Chief Dave Friess of the Garrettsville-Freedom-Nelson Fire District said fire investigators and insurance company investigators still are working on determining the losses in Saturday's blaze, but said it will be significant.
"My guesstimate ... is $5 million," he said, based on the value of the buildings and their contents
Thirteen businesses were destroyed or displaced in the fire, which started on Main Street just after 1 p.m. Saturday and eventually resulted in a response from 34 fire departments from four counties. Two firefighters suffered smoke inhalation and were successfully treated and are recovering, but no bystanders were injured.
Fully one-quarter of the village's historic downtown, including the nearly 160-year-old Buckeye Building, was destroyed as hundreds of spectators watched firefighters work.

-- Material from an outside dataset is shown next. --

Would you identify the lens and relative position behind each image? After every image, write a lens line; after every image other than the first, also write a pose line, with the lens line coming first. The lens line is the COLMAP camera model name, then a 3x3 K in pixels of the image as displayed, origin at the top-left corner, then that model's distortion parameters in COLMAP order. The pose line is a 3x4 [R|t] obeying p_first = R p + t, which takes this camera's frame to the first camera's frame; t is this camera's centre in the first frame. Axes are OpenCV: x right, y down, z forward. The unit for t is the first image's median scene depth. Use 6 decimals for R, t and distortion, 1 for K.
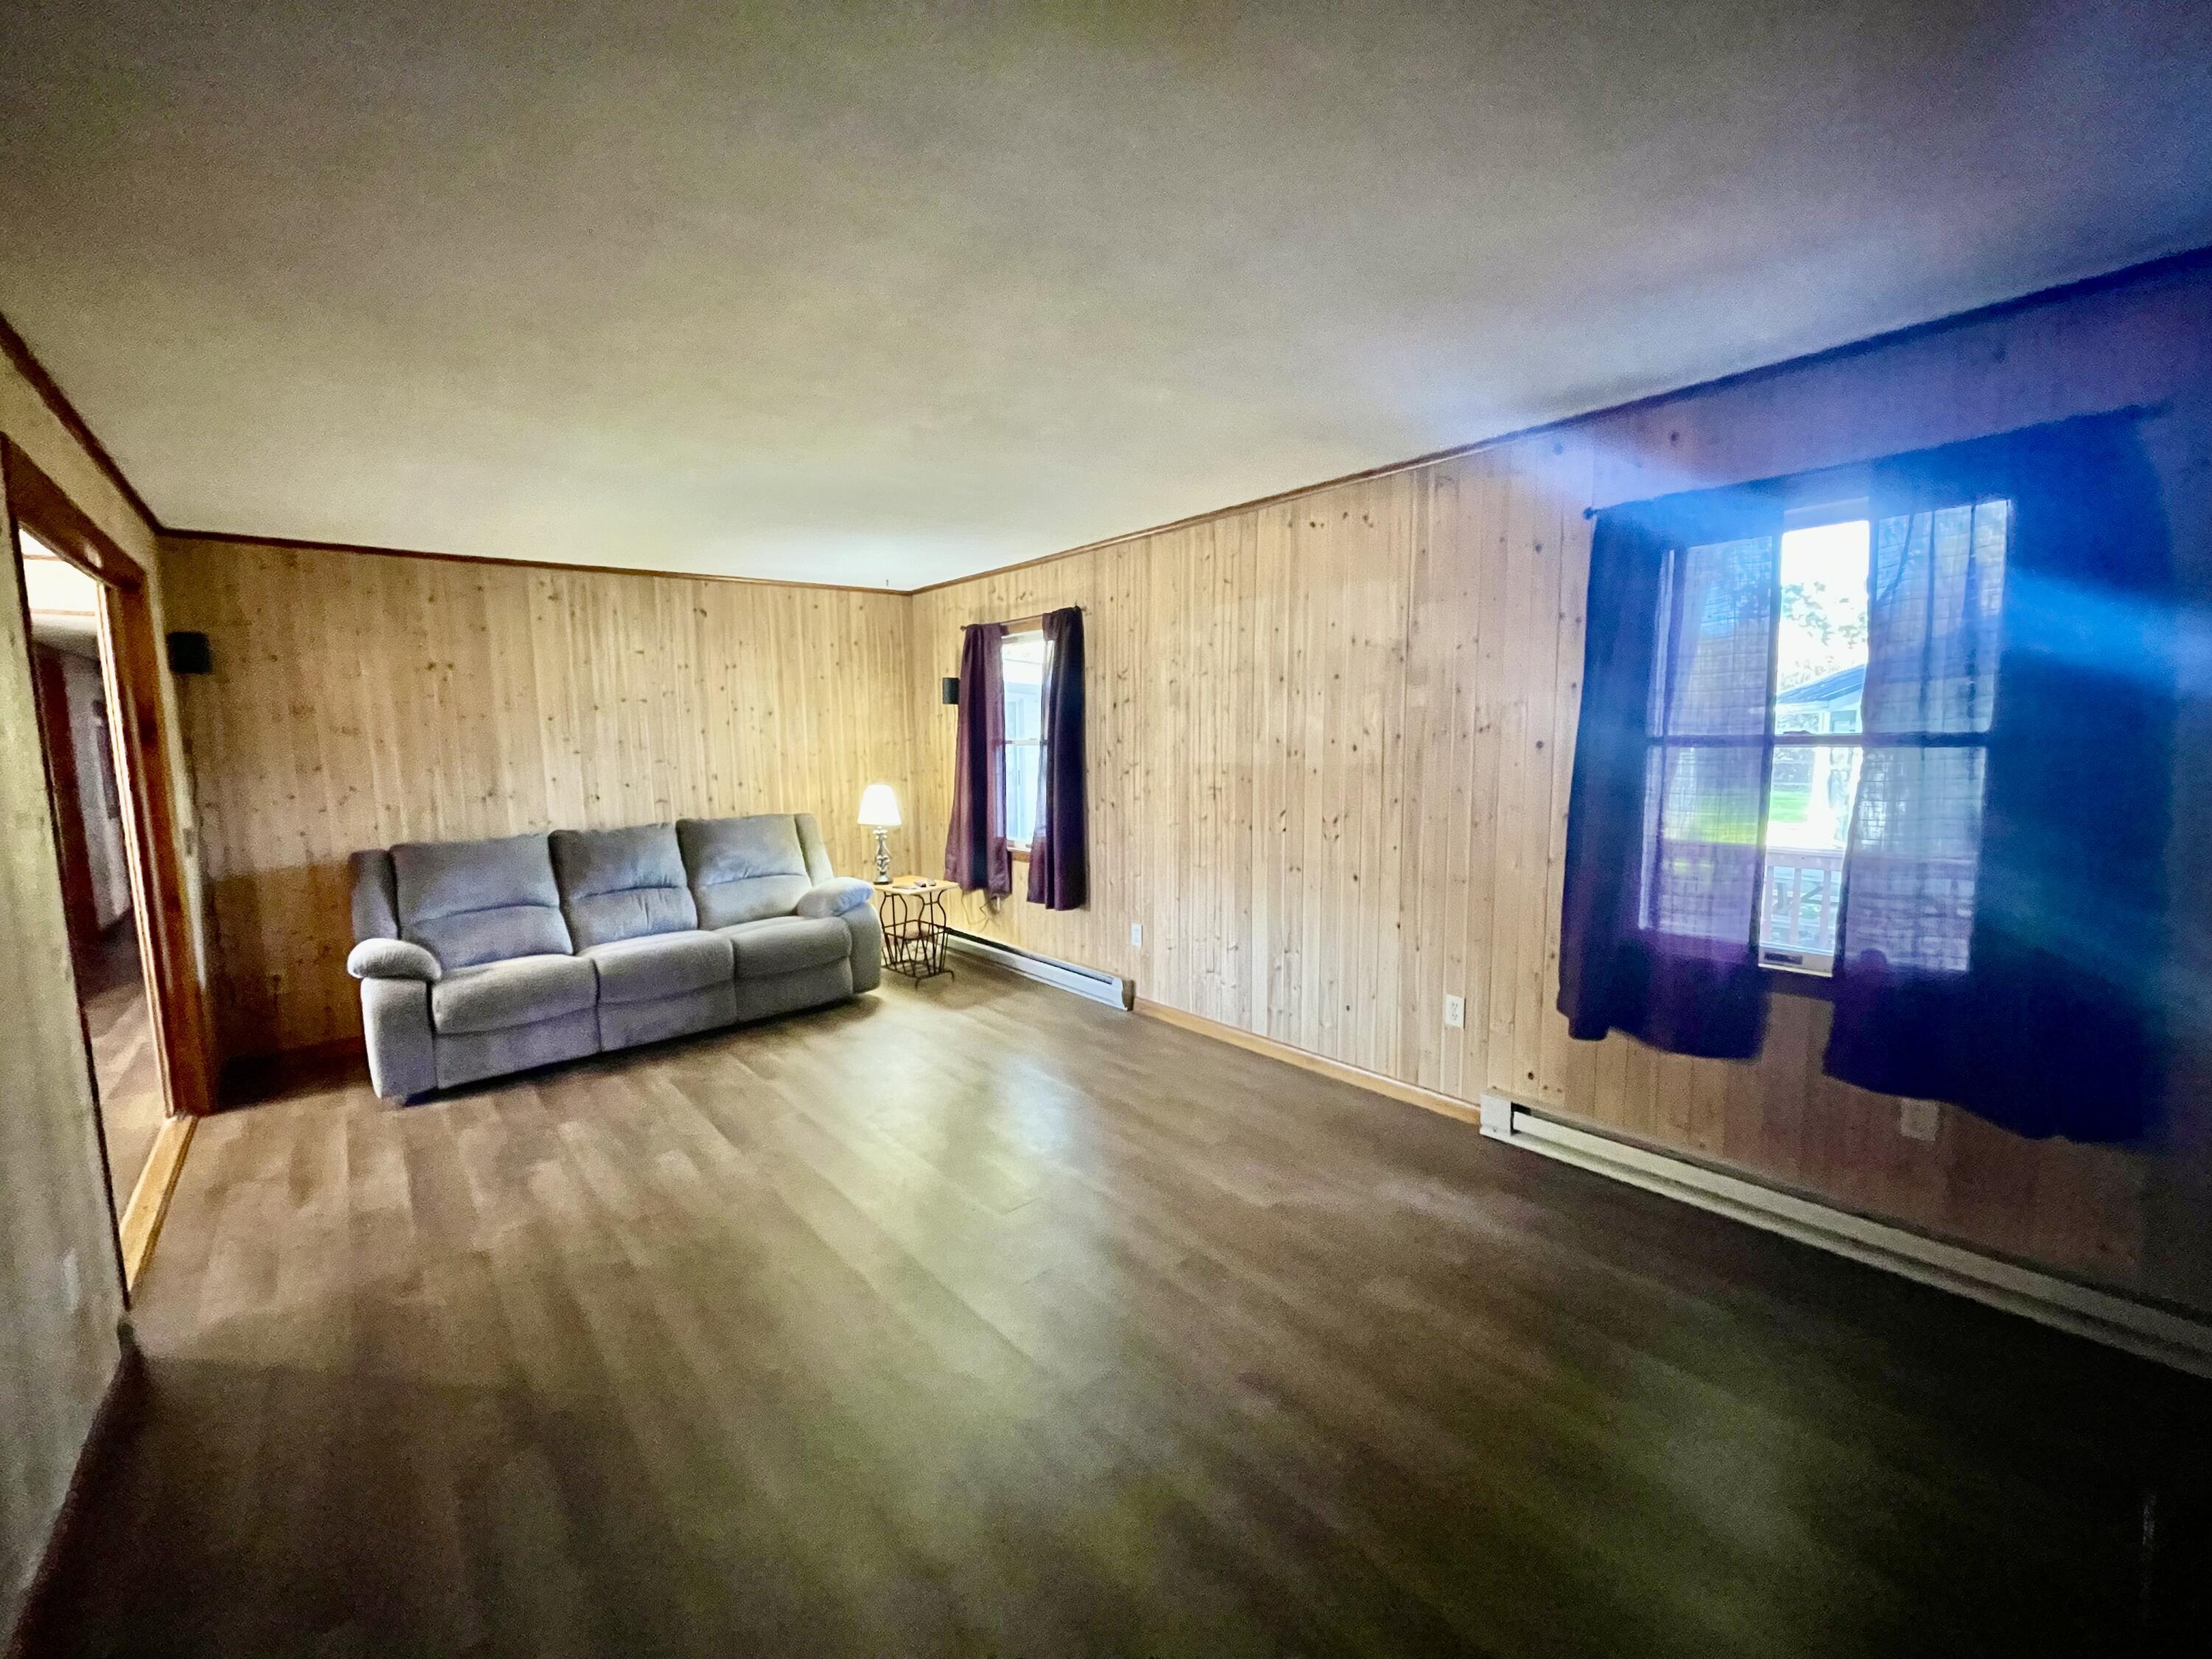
lens RADIAL K [[891.6, 0, 1089.1], [0, 891.6, 826.6], [0, 0, 1]] dist [-0.001089, 0.000107]
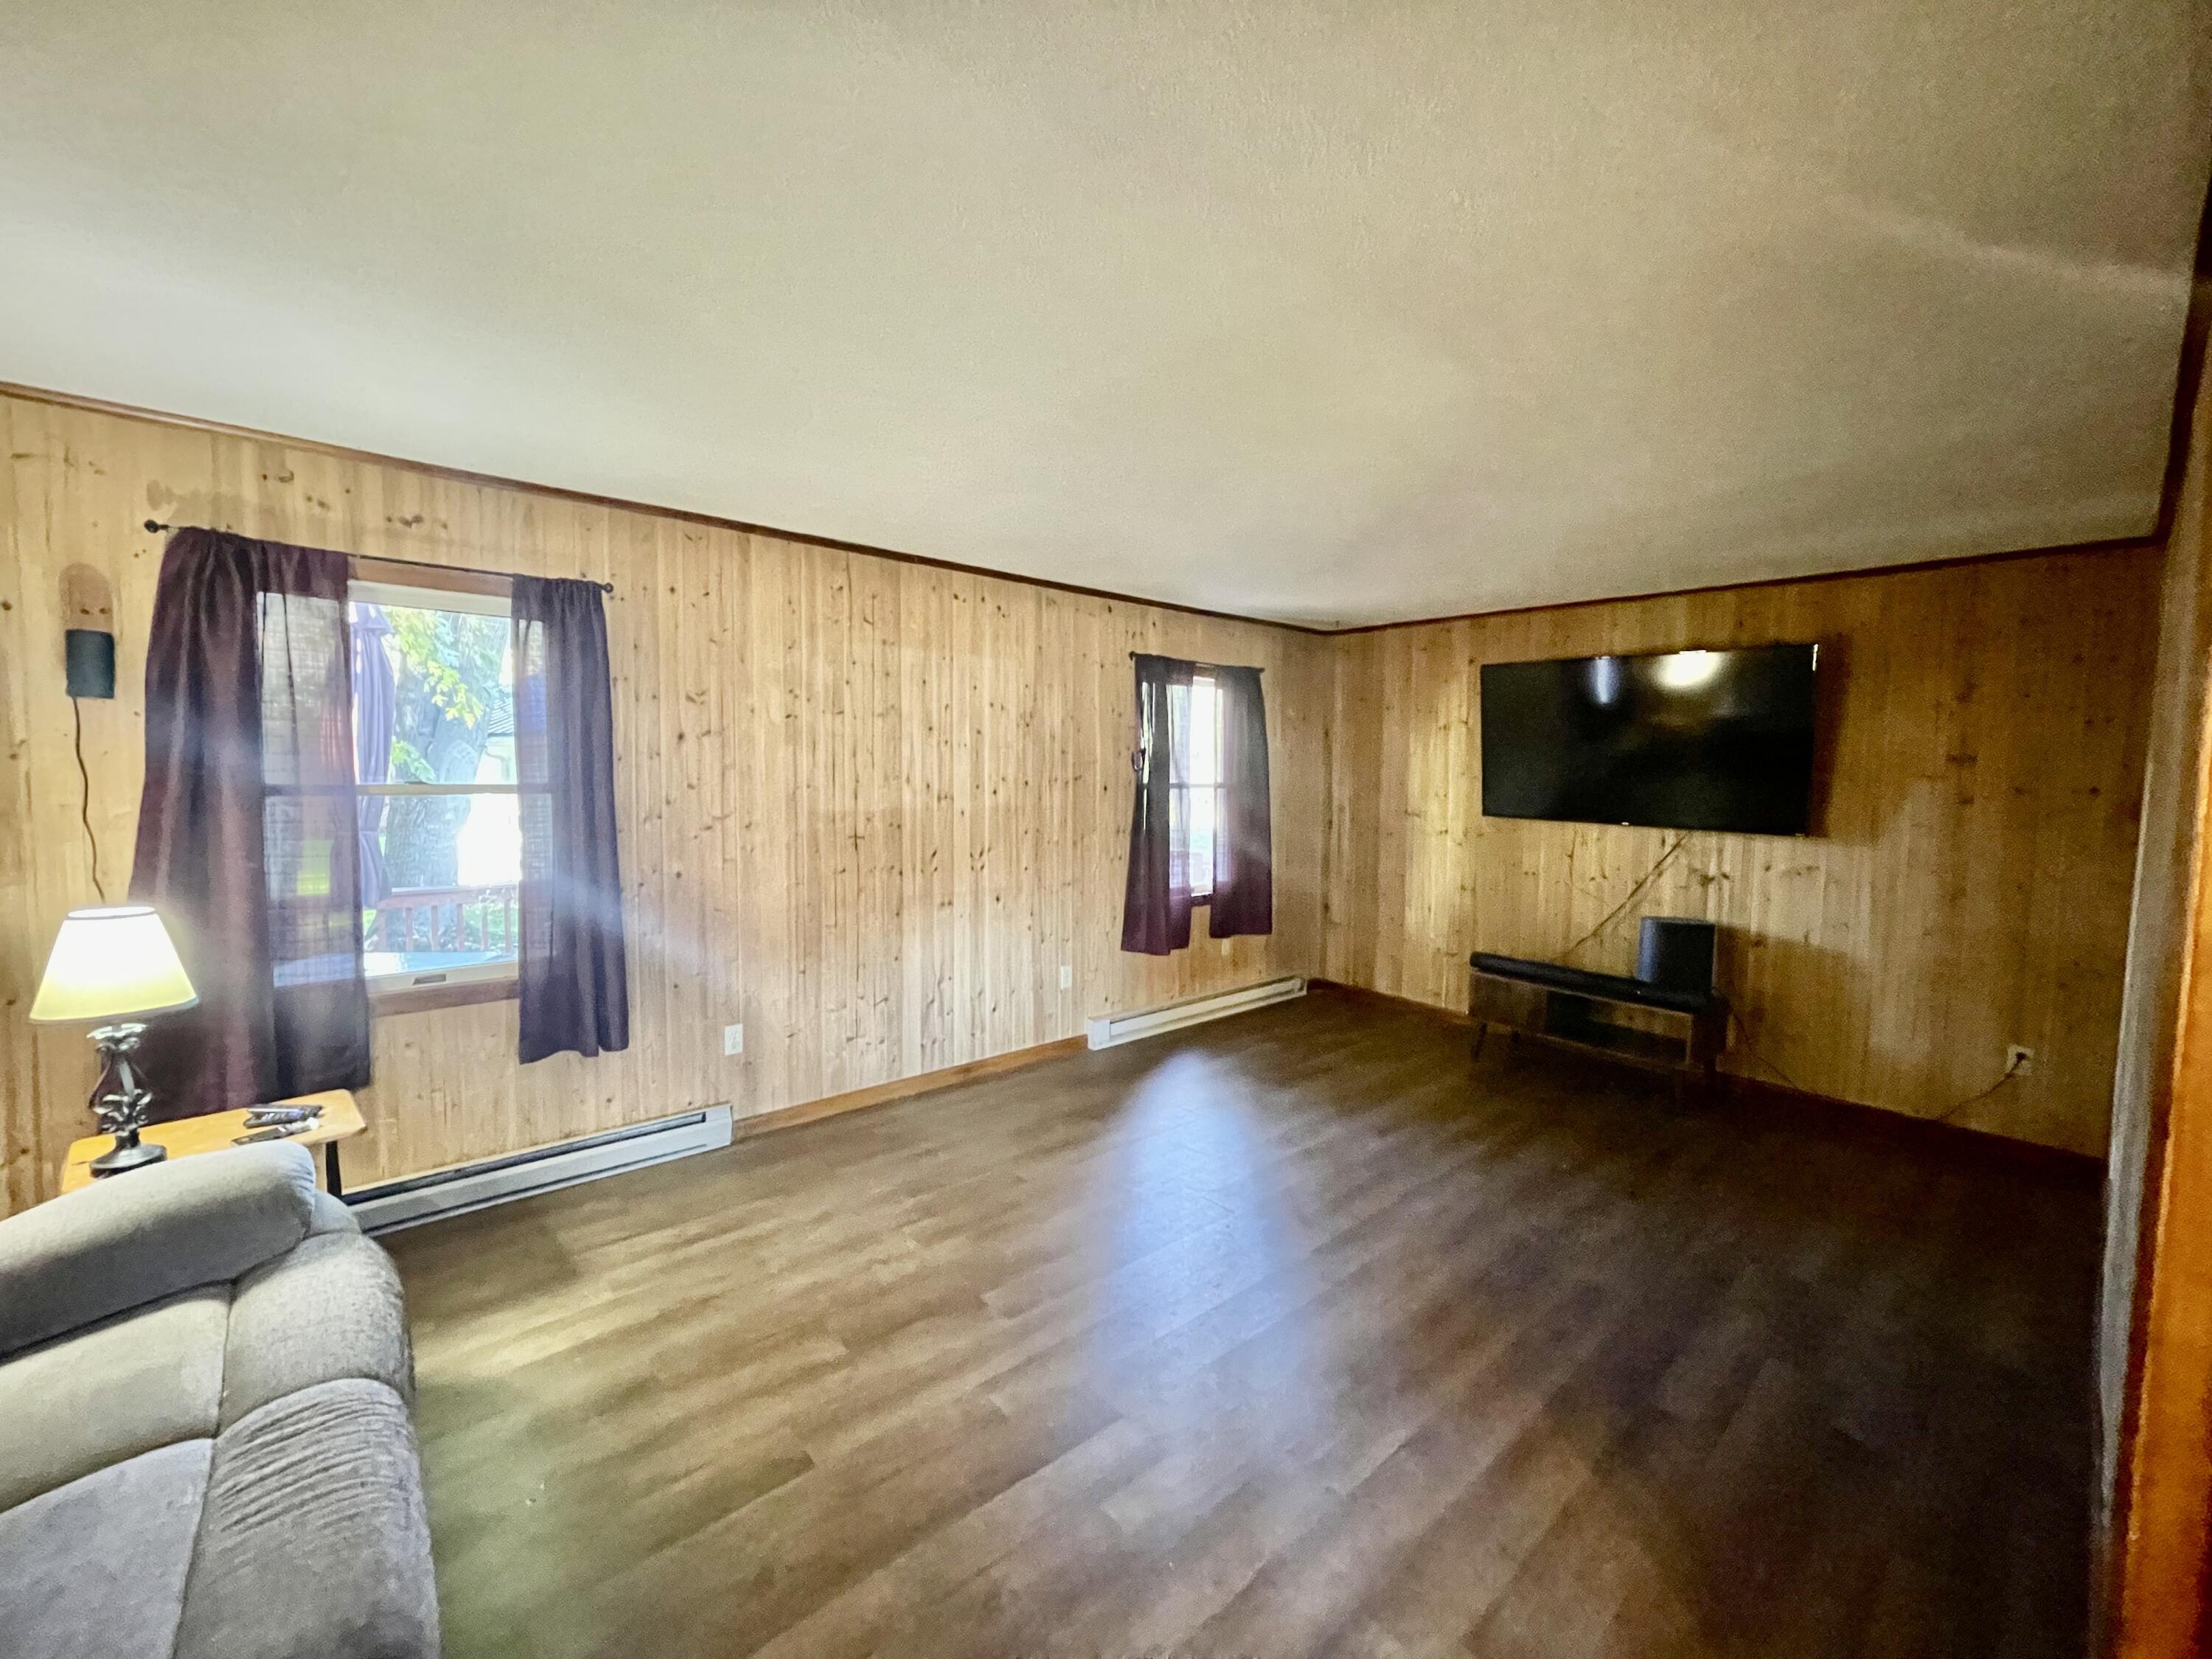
lens RADIAL K [[891.6, 0, 1089.1], [0, 891.6, 826.6], [0, 0, 1]] dist [-0.001089, 0.000107]
pose [[-0.015438, -0.043401, 0.998938, -0.871304], [0.098849, 0.994097, 0.044719, -0.078780], [-0.994983, 0.099435, -0.011056, 0.846032]]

The age of the buildings and their construction contributed to the speed with which the fire spread, Friess said Sunday.
Friess said the village "never ran out of water," though some in the community may have experience low water pressure during and after the blaze.
"If it had (run out of water), we would have issued a boil alert," he said. "We brought in tankers to preserve the village's water supply."
Firefighters kept watch for "hot spots" in the rubble and finally cleared the scene just before 4 p.m. Monday, Friess said.
The time schedule for demolition of rubble depends on the insurance companies and their investigation, he said. Workers fenced in the affected area on Monday, and insurance likely will pay for removal of the rubble once investigators are done sifting through it, he said.
The Portage County Fire Investigation Team, State Fire Marshal and ATF are assisting in the investigation into the cause of the fire.
Friess said department personnel are now washing out hoses, putting their trucks back in service and making repairs to broken or damaged equipment.
"This was obviously out of the ordinary for us," he said.